- **Problem**: Return the records word for word. Pictures do not belong in the copy.

[Extracted page text data]
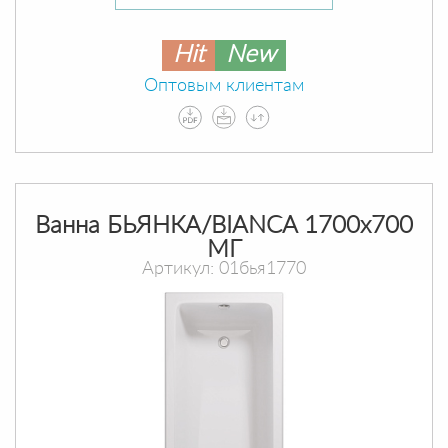
Hit
New
Оптовым клиентам
Ванна БЬЯНКА/BIANCA 1700х700
МГ
Артикул: 01бья1770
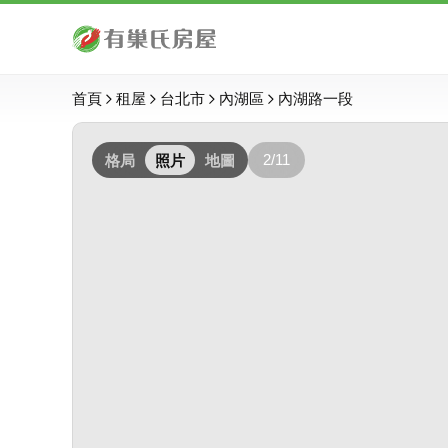
首頁
租屋
台北市
內湖區
內湖路一段
2/11
格局
照片
地圖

- **Task output**:
Hit
New
Оптовым клиентам
Ванна БЬЯНКА/BIANCA 1700х700
МГ
Артикул: 01бья1770
首頁
租屋
台北市
內湖區
內湖路一段
2/11
格局
照片
地圖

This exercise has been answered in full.